Andrew Astbury

Personal information
- National team: Great Britain
- Born: 29 November 1960 (age 65) Leeds, England
- Height: 1.85 m (6 ft 1 in)
- Weight: 81 kg (179 lb; 12.8 st)

Sport
- Sport: Swimming
- Strokes: Freestyle
- Club: City of Leeds

Medal record
Men's swimming
Representing Great Britain
Olympic Games
| Bronze medal – third place | 1984 Los Angeles | 4x200 m freestyle |
Representing England
Commonwealth Games
| Gold medal – first place | 1982 Brisbane | 200 m freestyle |
| Gold medal – first place | 1982 Brisbane | 400 m freestyle |
| Silver medal – second place | 1982 Brisbane | 4×200 m freestyle |
| Bronze medal – third place | 1978 Edmonton | 1500 m freestyle |
| Bronze medal – third place | 1982 Brisbane | 1500 m freestyle |

= Andrew Astbury =

English swimmer (born 1960)

Andrew Astbury (born 29 November 1960) is an English former competitive swimmer who represented Great Britain at the Olympics and England in the Commonwealth Games in the late 1970s and early 1980s.

==Swimming career==
In his international swimming debut as an 18-year-old, Astbury represented England at the 1978 Commonwealth Games in Edmonton, Alberta, Canada, where he received a bronze medal for this third-place finish in the men's 1500-metre freestyle.

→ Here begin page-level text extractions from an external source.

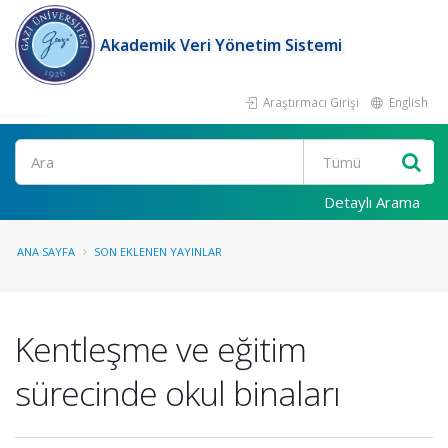
Akademik Veri Yönetim Sistemi
Araştırmacı Girişi
English
Ara
Detaylı Arama
ANA SAYFA
SON EKLENEN YAYINLAR
Kentleşme ve eğitim
sürecinde okul binaları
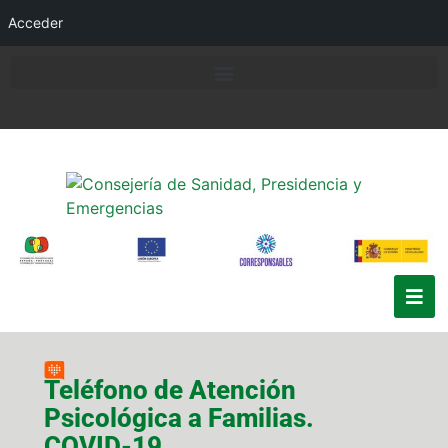
Acceder
Teléfono de Atención
Psicológica a Familias.
COVID-19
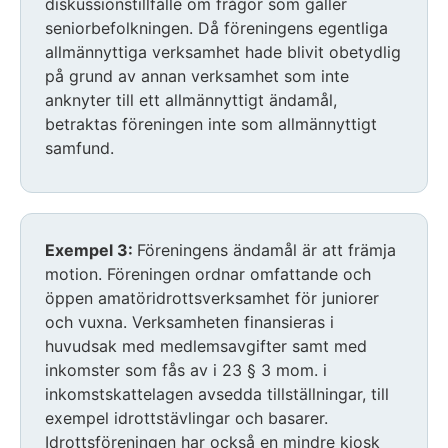
diskussionstillfälle om frågor som gäller
seniorbefolkningen. Då föreningens egentliga
allmännyttiga verksamhet hade blivit obetydlig
på grund av annan verksamhet som inte
anknyter till ett allmännyttigt ändamål,
betraktas föreningen inte som allmännyttigt
samfund.
Exempel 3:
Föreningens ändamål är att främja
motion. Föreningen ordnar omfattande och
öppen amatöridrottsverksamhet för juniorer
och vuxna. Verksamheten finansieras i
huvudsak med medlemsavgifter samt med
inkomster som fås av i 23 § 3 mom. i
inkomstskattelagen avsedda tillställningar, till
exempel idrottstävlingar och basarer.
Idrottsföreningen har också en mindre kiosk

In the first of two consecutive Summer Olympics in which he appeared, Astbury swam for Great Britain at the 1980 Summer Olympics in Moscow. He was a member of the sixth-place British team in the men's 4x200-metre freestyle relay. In individual competition, he also competed in the preliminary heats of the 400 and 1500-metre freestyle events.

Competing for England at the 1982 Commonwealth Games in Brisbane, Australia, Astbury won gold medals in the 200-metre and 400-metre freestyle races in Commonwealth record times. He also won a silver medal as a member of the English men's team in the 4x200-metre freestyle relay, and a bronze medal in the 1500-metre freestyle.

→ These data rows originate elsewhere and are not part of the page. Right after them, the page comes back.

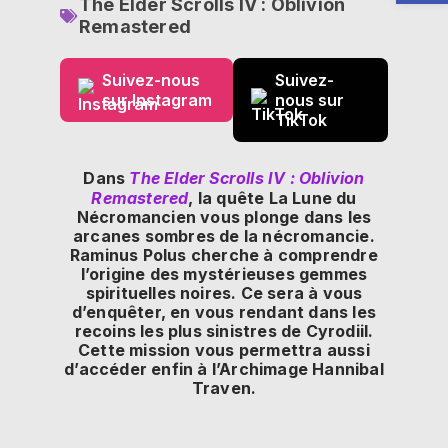
The Elder Scrolls IV : Oblivion
Remastered
Suivez-nous
Suivez-
sur Instagram
nous sur
TikTok
Dans
The Elder Scrolls IV : Oblivion
Remastered
, la quête La Lune du
Nécromancien vous plonge dans les
arcanes sombres de la nécromancie.
Raminus Polus cherche à comprendre
l’origine des mystérieuses gemmes
spirituelles noires. Ce sera à vous
d’enquêter, en vous rendant dans les
recoins les plus sinistres de Cyrodiil.
Cette mission vous permettra aussi
d’accéder enfin à l’Archimage Hannibal
Traven.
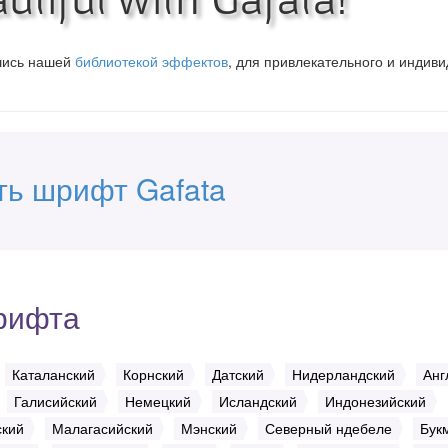
вшись нашей
библиотекой эффектов
, для привлекательного и индив
ть шрифт Gafata
рифта
Каталанский
Корнский
Датский
Нидерландский
Анг
Галисийский
Немецкий
Исландский
Индонезийский
ский
Малагасийский
Мэнский
Северный ндебеле
Бук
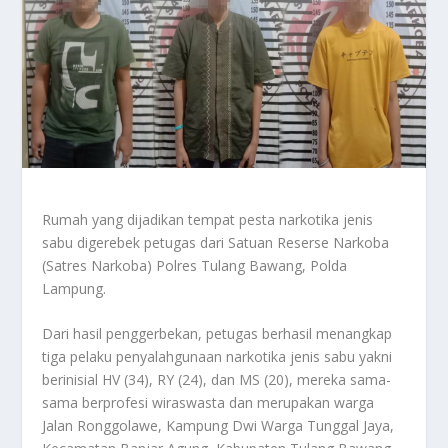
Rumah yang dijadikan tempat pesta narkotika jenis
sabu digerebek petugas dari Satuan Reserse Narkoba
(Satres Narkoba) Polres Tulang Bawang, Polda
Lampung.
Dari hasil penggerbekan, petugas berhasil menangkap
tiga pelaku penyalahgunaan narkotika jenis sabu yakni
berinisial HV (34), RY (24), dan MS (20), mereka sama-
sama berprofesi wiraswasta dan merupakan warga
Jalan Ronggolawe, Kampung Dwi Warga Tunggal Jaya,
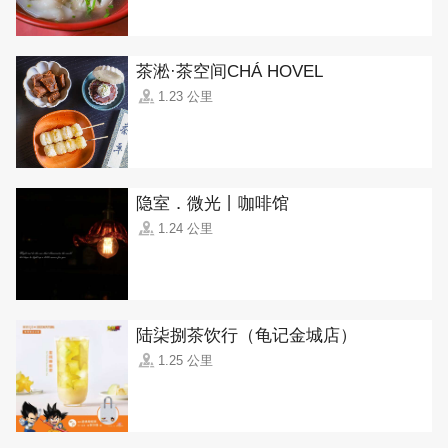
茶淞·茶空间CHÁ HOVEL
1.23 公里
隐室．微光丨咖啡馆
1.24 公里
陆柒捌茶饮行（龟记金城店）
1.25 公里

At the 1984 Summer Olympics in Los Angeles, California, he claimed the bronze medal in the 4×200-metre freestyle relay, together with British teammates Neil Cochran, Paul Easter and Paul Howe, finishing behind the Americans and West Germans. He also advanced to the B Final of the 400-metre freestyle, finishing sixth in the consolation final (14th overall), and competed in the preliminary heats of the 1500-metre freestyle.

He won the 1981 ASA National Championship 200 metres freestyle title and the 400 metres freestyle in 1980, 1981 and 1982. He also won the ASA British National 1500 metres freestyle title four times from 1980 to 1983.